**Your objective**
Repeat every line of the items below word for word, leaving out the pictures.

Data records:
━━━━━━━━━━━━━━━━━━━━

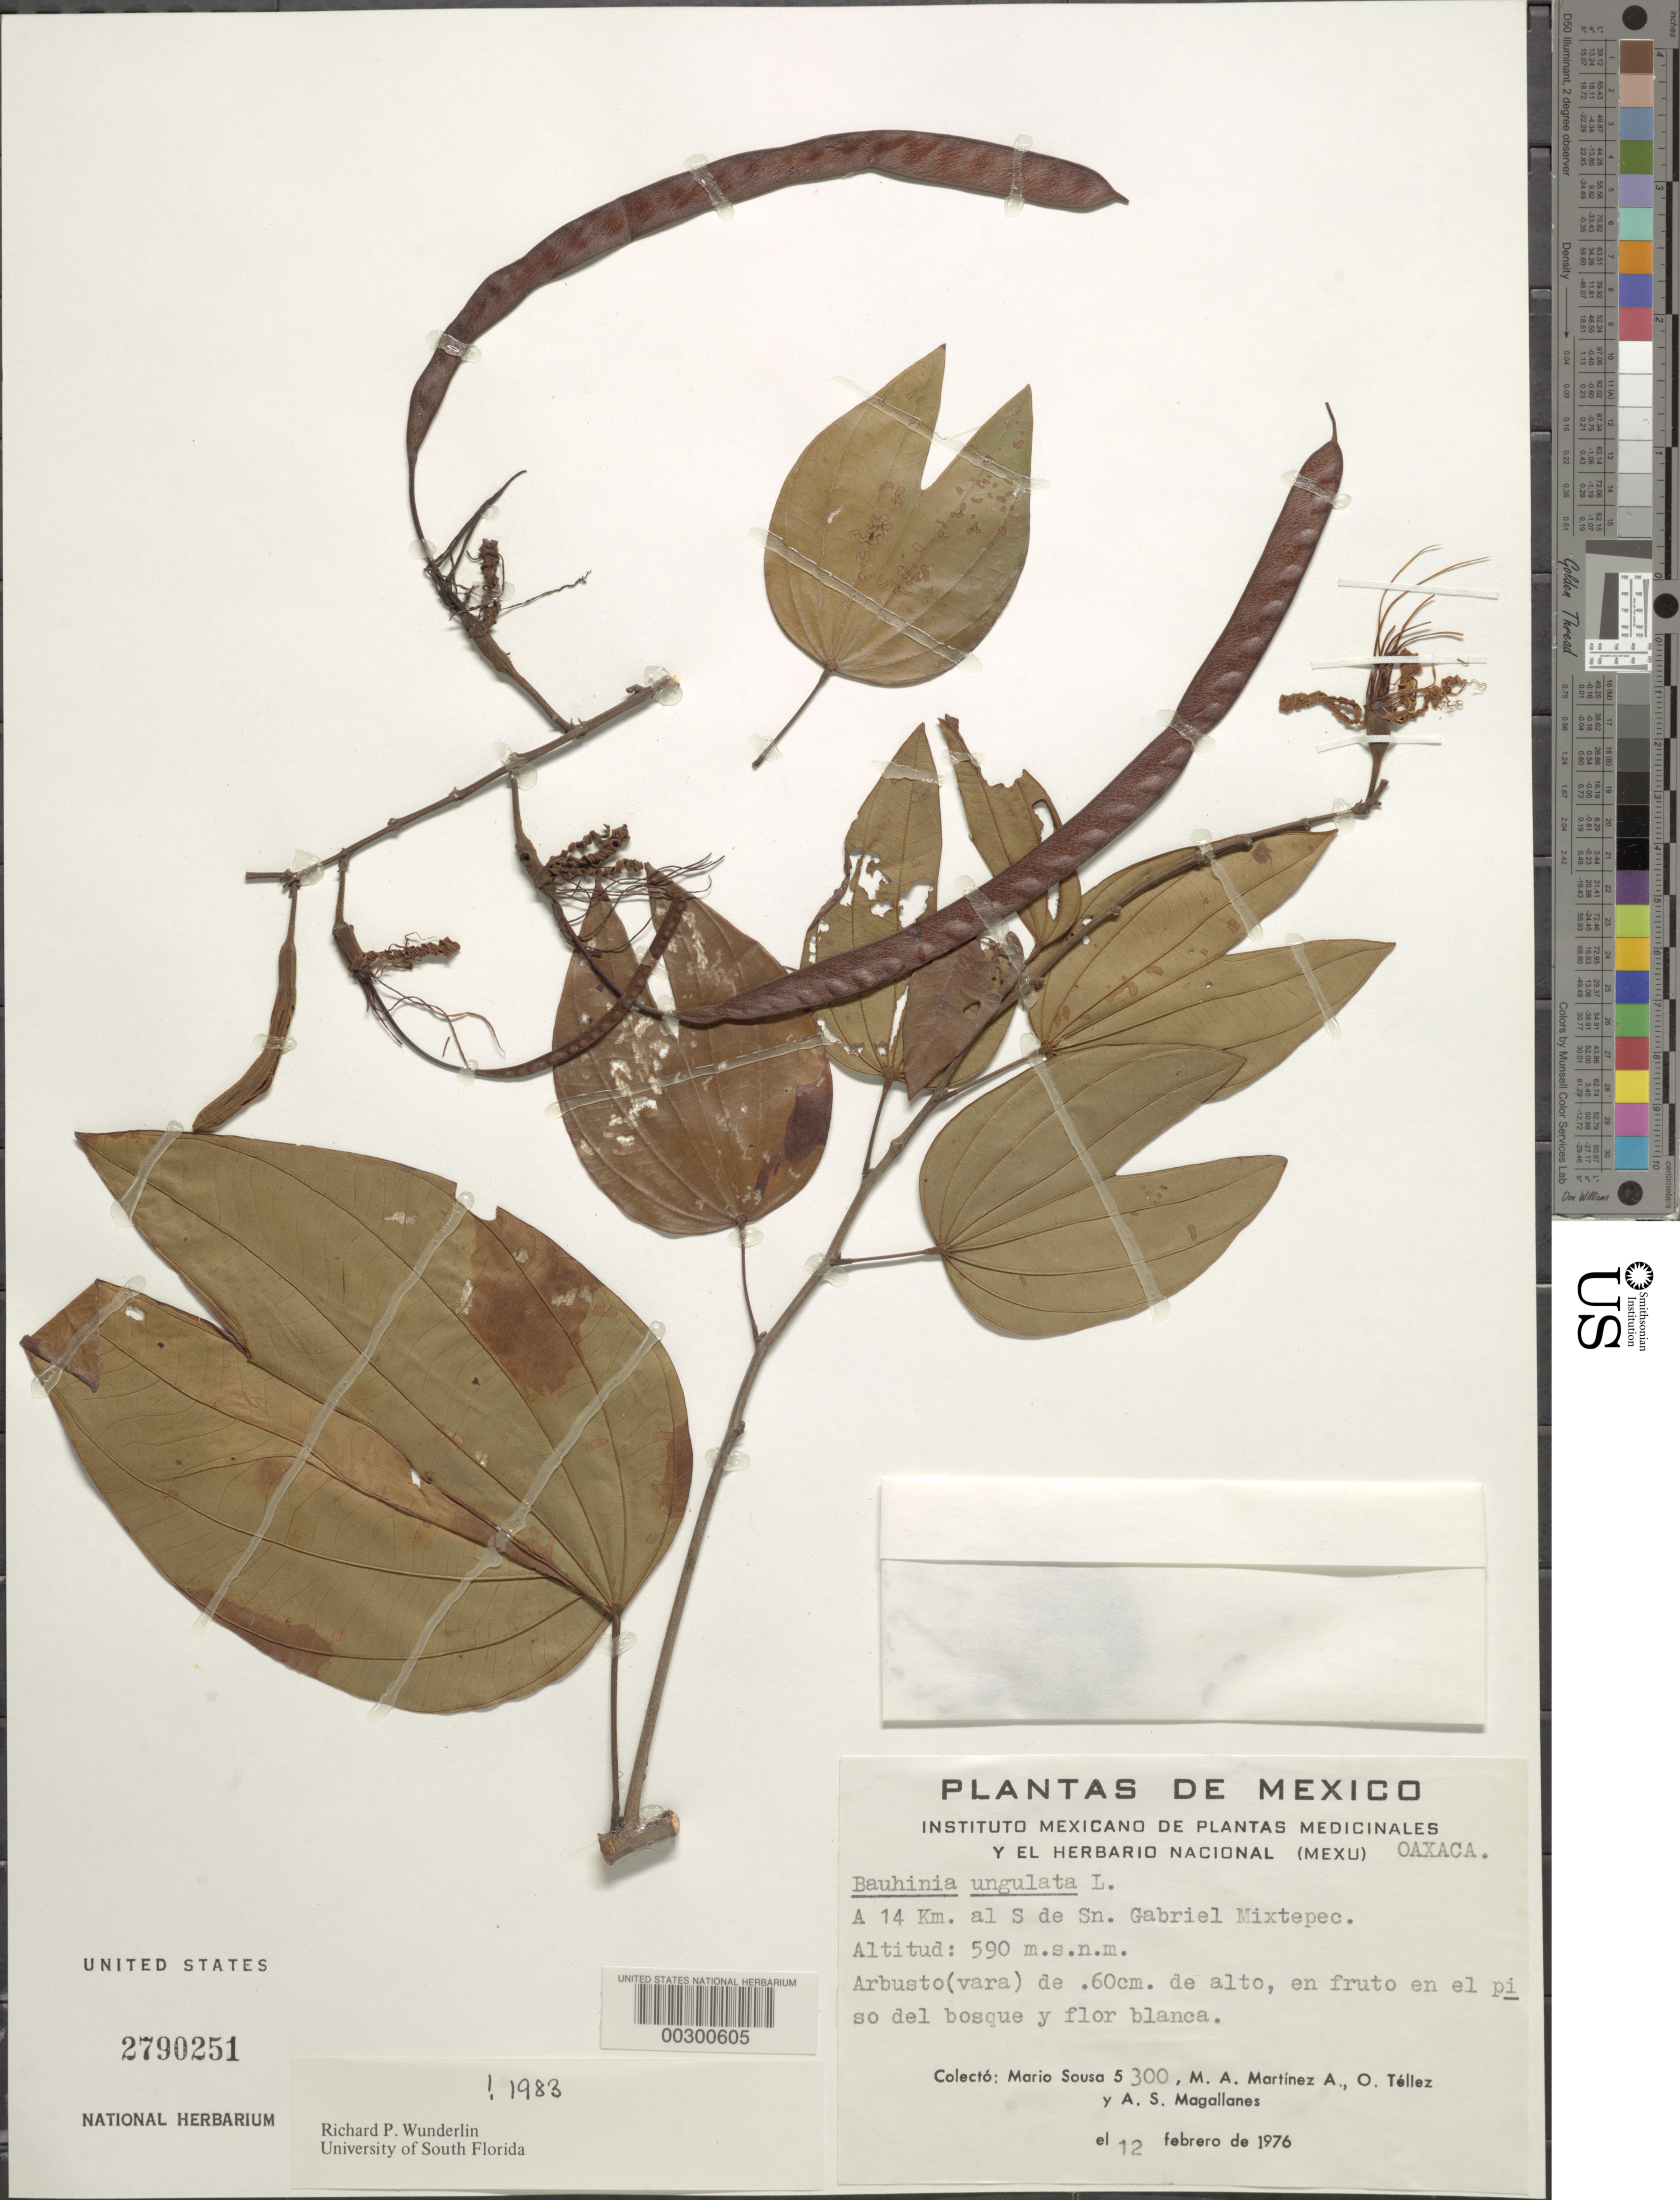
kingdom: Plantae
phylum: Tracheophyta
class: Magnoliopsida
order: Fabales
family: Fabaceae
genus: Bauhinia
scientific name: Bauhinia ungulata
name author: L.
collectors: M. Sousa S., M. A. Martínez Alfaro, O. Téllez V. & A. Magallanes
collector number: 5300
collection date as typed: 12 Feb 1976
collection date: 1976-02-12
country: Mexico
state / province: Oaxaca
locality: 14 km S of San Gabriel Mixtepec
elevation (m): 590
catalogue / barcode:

━━━━━━━━━━━━━━━━━━━━

**Reply to the exercise**
kingdom: Plantae
phylum: Tracheophyta
class: Magnoliopsida
order: Fabales
family: Fabaceae
genus: Bauhinia
scientific name: Bauhinia ungulata
name author: L.
collectors: M. Sousa S., M. A. Martínez Alfaro, O. Téllez V. & A. Magallanes
collector number: 5300
collection date as typed: 12 Feb 1976
collection date: 1976-02-12
country: Mexico
state / province: Oaxaca
locality: 14 km S of San Gabriel Mixtepec
elevation (m): 590
catalogue / barcode:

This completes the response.